Una lezione da tenere a mente per quanti, in piena febbre da spread, con un attacco speculativo sul debito italiano, sug­gerivano di mandare a quel paese tutti, a partire dall’Europa e dai suoi paletti, per tornare alla li­ra e ricominciare in buona pace con la propria valuta, stampandola a volontà, senza i rimbrot­ti – ma anche senza lo scudo – della Banca cen­trale europea. Quanto fatto a Buenos Aires dopo il fatidico 23 dicembre 2001, isolarsi dal mondo all’insegna di una quasi-autarchia monetaria, all’inizio ha pro­dotto risultati incoraggianti.
I governi Kirchner (Nestor e, poi, la moglie Cristina Fernandez) han­no scelto di combinare una forte spesa pubblica al controllo del cambio, prima ancorato al dolla­ro, con ricadute economiche a tratti folgoranti: il Pil è balzato oltre l’8%, grazie al boom delle e­sportazioni agricole, la soia su tutte, realizzando in poco meno di un decennio un saldo della bi­lancia commerciale da primato. La disoccupa­zione è precipitata del 50% e il tasso di povertà si è sgonfiato dal 60 al 30%. Ma nel frattempo non è stata portata a termine alcuna riforma struttu­rale. È invece cominciata, a partire dal 2007, una manipolazione delle statistiche ufficiali. Come accadde in Grecia, per favorire l’ingresso di Atene nell’euro. Secondo la Casa Rosada, l’in­flazione viaggiava al 10%, quando in realtà correva a velocità tripla. La valuta ha iniziato a de­prezzarsi e gli argentini hanno ricominciato a comprare dollari, temendo un collasso del peso, ali­mentando così il mercato nero e la fuga della liquidità. Quando la Banca centrale avrà esaurito le ri­serve per contrastare tale fuga, sarà costretta a svalutare il cambio. Provocando un crollo dell’atti­vità economica e l’incendio dei prezzi. 
L’inflazione è il modo con cui il governo mette le sue mani nelle tasche e nei depositi bancari dei cittadini, li deruba del loro potere di acquisto e ingrossa l’e­sercito dei poveri. L’atavica trappola sudamericana: regime di cambi flessibili, mal gestito, e iperin­flazione. Tagliola che ha ripetutamente ferito l’Argentina, sino a metà Novecento fra i Paesi più ric­chi al mondo, prima che iniziasse l’interminabile spirale di crisi valutarie e default. La lezione ar­gentina è da non dimenticare. Soprattutto allorché si favoleggiano le mirabilie di un addio all’euro. Un conto è chiedere con senso e forza all’Europa di abbandonare la sola politica di austerità per fa­vorire la ripresa. Altro pensare di salutare l’Unione e l’Eurozona per ballare da soli.

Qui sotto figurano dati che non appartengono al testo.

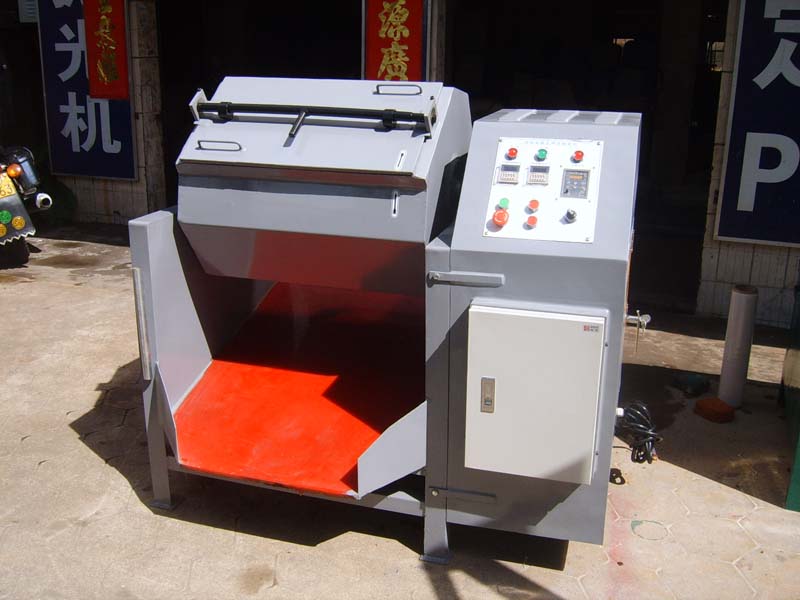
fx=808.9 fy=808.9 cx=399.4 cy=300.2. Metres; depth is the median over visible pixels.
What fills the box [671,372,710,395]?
object
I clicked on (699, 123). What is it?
doorway
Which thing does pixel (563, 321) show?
cabinet door
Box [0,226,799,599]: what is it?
pavement
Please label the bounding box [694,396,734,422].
brick
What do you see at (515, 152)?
red button
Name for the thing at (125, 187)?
building
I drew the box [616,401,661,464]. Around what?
cable
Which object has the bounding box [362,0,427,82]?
red banner
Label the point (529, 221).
red button
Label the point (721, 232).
blue sign
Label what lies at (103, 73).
red banner
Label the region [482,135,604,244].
control panel
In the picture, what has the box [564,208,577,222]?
rotary knob
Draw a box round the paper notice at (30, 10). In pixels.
[17,0,38,22]
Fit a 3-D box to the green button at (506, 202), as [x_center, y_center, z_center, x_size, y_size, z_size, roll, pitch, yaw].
[0.343,-0.320,2.665,0.039,0.039,0.038,6,17,17]
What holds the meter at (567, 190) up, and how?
in the control panel at (517, 163)
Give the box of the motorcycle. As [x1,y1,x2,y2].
[0,143,50,268]
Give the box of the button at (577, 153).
[571,149,583,162]
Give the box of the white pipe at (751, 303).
[718,284,758,407]
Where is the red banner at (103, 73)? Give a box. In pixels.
[84,0,129,99]
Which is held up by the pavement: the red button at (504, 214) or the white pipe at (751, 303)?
the white pipe at (751, 303)
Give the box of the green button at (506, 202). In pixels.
[497,197,509,208]
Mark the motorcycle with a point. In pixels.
(30, 192)
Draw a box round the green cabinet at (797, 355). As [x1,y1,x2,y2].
[780,275,799,509]
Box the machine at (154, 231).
[129,80,642,565]
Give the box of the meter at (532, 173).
[525,164,550,185]
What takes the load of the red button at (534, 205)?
attached to the control panel at (517, 163)
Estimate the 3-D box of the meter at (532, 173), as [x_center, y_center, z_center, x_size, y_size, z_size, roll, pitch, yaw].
[0.448,-0.406,2.621,0.076,0.067,0.050,6,17,17]
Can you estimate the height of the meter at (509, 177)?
0.065 m
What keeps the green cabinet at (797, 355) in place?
on the pavement
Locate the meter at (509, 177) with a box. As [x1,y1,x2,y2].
[495,164,520,184]
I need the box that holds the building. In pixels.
[2,0,798,326]
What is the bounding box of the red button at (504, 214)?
[492,207,509,226]
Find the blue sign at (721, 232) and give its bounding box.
[713,0,799,246]
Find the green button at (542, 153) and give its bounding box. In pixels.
[535,148,547,160]
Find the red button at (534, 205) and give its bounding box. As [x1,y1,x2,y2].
[527,199,539,211]
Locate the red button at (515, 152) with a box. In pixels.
[506,147,518,158]
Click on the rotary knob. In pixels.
(570, 212)
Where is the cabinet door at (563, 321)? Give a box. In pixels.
[463,303,605,485]
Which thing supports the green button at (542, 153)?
attached to the control panel at (517, 163)
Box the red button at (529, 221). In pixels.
[525,215,537,227]
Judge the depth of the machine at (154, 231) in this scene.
2.88 m
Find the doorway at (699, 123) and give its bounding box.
[445,0,728,314]
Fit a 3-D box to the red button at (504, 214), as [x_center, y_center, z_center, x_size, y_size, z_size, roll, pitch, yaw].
[0.322,-0.267,2.574,0.053,0.055,0.051,6,17,17]
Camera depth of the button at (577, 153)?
2.64 m
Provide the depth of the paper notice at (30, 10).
7.86 m
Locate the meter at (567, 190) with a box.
[560,168,590,198]
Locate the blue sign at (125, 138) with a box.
[38,0,136,180]
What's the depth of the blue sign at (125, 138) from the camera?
7.85 m
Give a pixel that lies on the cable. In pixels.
(643, 417)

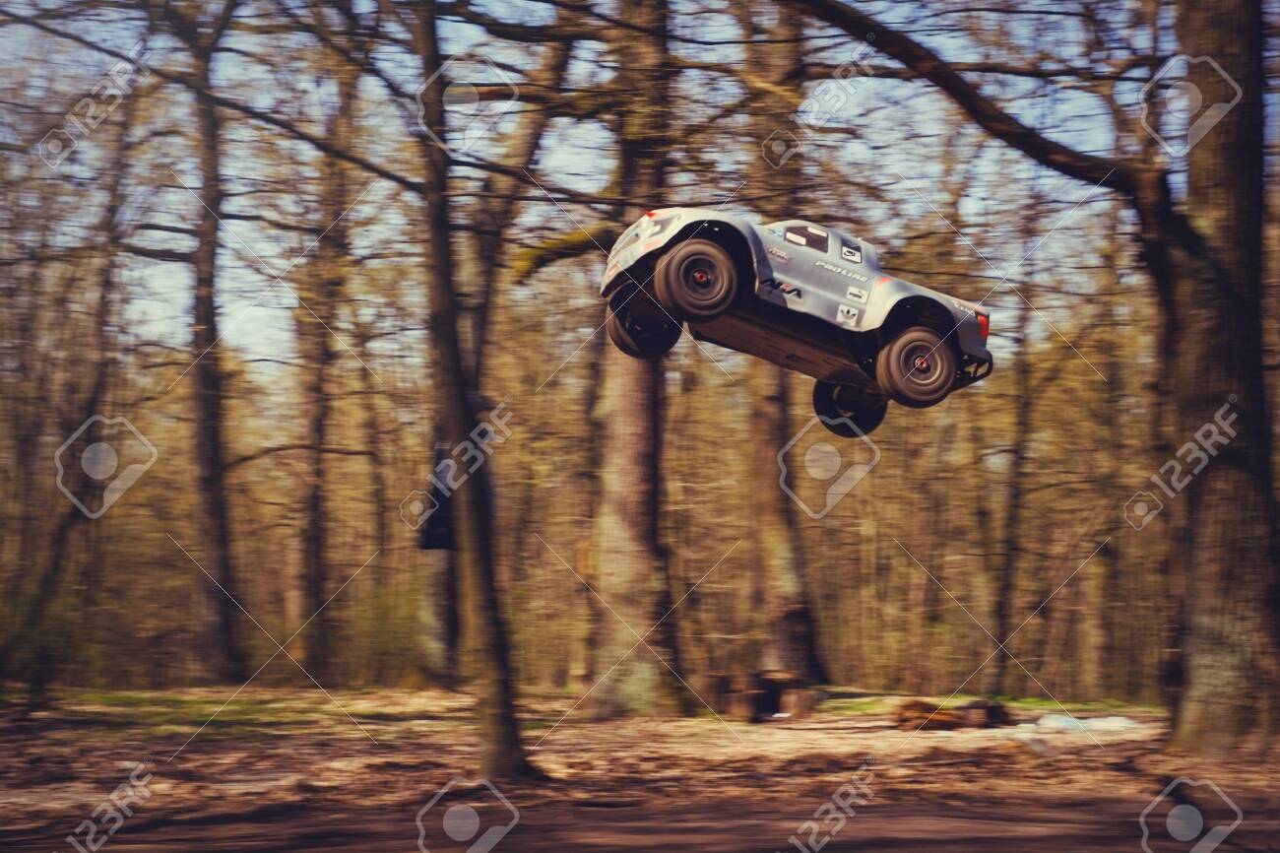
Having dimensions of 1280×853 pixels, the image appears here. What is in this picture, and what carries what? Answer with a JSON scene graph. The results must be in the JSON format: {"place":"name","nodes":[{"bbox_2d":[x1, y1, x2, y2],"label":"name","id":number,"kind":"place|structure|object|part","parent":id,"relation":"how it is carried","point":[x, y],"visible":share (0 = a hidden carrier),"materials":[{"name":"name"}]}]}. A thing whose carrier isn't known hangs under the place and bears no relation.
{"place":"outdoors","nodes":[
{"label":"outdoors","id":0,"kind":"place"},
{"bbox_2d":[0,0,1163,372],"label":"sky","id":1,"kind":"structure","parent":0,"point":[228,309],"materials":[{"name":"blue"}]},
{"bbox_2d":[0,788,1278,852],"label":"dirt path","id":2,"kind":"structure","parent":0,"point":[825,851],"materials":[{"name":"brown soil"}]},
{"bbox_2d":[0,684,1279,852],"label":"forest floor","id":3,"kind":"structure","parent":0,"point":[191,764],"materials":[{"name":"brown soil"}]},
{"bbox_2d":[5,90,137,701],"label":"tree","id":4,"kind":"object","parent":3,"relation":"on","point":[48,580],"visible":0.95,"materials":[{"name":"plant"}]},
{"bbox_2d":[179,0,248,681],"label":"tree","id":5,"kind":"object","parent":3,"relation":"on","point":[219,567],"visible":0.98,"materials":[{"name":"brown"}]},
{"bbox_2d":[10,686,463,736],"label":"grass patch","id":6,"kind":"object","parent":3,"relation":"on","point":[161,714],"visible":0.49,"materials":[{"name":"green plant"}]},
{"bbox_2d":[291,75,353,679],"label":"tree","id":7,"kind":"object","parent":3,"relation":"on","point":[311,552],"visible":0.96,"materials":[{"name":"brown plant"}]},
{"bbox_2d":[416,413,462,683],"label":"tree","id":8,"kind":"object","parent":3,"relation":"on","point":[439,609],"visible":0.35,"materials":[{"name":"brown"}]},
{"bbox_2d":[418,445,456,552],"label":"person","id":9,"kind":"object","parent":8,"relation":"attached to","point":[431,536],"visible":0.41},
{"bbox_2d":[410,0,531,780],"label":"tree","id":10,"kind":"object","parent":3,"relation":"on","point":[494,657],"visible":0.98,"materials":[{"name":"plant"}]},
{"bbox_2d":[584,0,685,715],"label":"tree","id":11,"kind":"object","parent":3,"relation":"on","point":[627,500],"visible":0.87,"materials":[{"name":"brown"}]},
{"bbox_2d":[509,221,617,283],"label":"mossy branch","id":12,"kind":"object","parent":11,"relation":"attached to","point":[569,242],"visible":0.58,"materials":[{"name":"wood"}]},
{"bbox_2d":[722,670,820,720],"label":"tree stump","id":13,"kind":"object","parent":3,"relation":"on","point":[772,699],"visible":0.89,"materials":[{"name":"brown wood"}]},
{"bbox_2d":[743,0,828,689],"label":"tree","id":14,"kind":"object","parent":3,"relation":"on","point":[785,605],"visible":0.69,"materials":[{"name":"brown"}]},
{"bbox_2d":[891,697,1016,730],"label":"log","id":15,"kind":"object","parent":3,"relation":"on","point":[945,714],"visible":0.83,"materials":[{"name":"brown wood"}]},
{"bbox_2d":[817,691,1161,717],"label":"grass patch","id":16,"kind":"object","parent":3,"relation":"on","point":[1038,702],"visible":0.32,"materials":[{"name":"green plant"}]},
{"bbox_2d":[984,282,1037,687],"label":"tree","id":17,"kind":"object","parent":3,"relation":"on","point":[1013,518],"visible":0.93,"materials":[{"name":"plant"}]},
{"bbox_2d":[777,0,1278,750],"label":"tree","id":18,"kind":"object","parent":3,"relation":"on","point":[1253,585],"visible":0.99,"materials":[{"name":"brown plant"}]},
{"bbox_2d":[1020,712,1143,733],"label":"snow patch","id":19,"kind":"object","parent":3,"relation":"on","point":[1103,724],"visible":0.65,"materials":[{"name":"white"}]},
{"bbox_2d":[600,207,993,433],"label":"car","id":20,"kind":"object","parent":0,"point":[682,259],"visible":0.92,"materials":[{"name":"silver plastic"}]},
{"label":"wheel","id":21,"kind":"part","parent":20,"relation":"part of","materials":[{"name":"black rubber"}]},
{"label":"wheel","id":22,"kind":"part","parent":20,"relation":"part of","materials":[{"name":"rubber"}]},
{"label":"window","id":23,"kind":"part","parent":20,"relation":"part of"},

Il Nobel Simon Kuznets osservò con un’ironia non da tutti apprezzata come ci fossero quattro tipi di Paesi: svilup­pati, sottosviluppati, Giappone e Argentina. L’Italia merita di restare fra i primi. E l’Argentina di tro­vare finalmente governanti all’altezza della sua grande tradizione per esserle a fianco.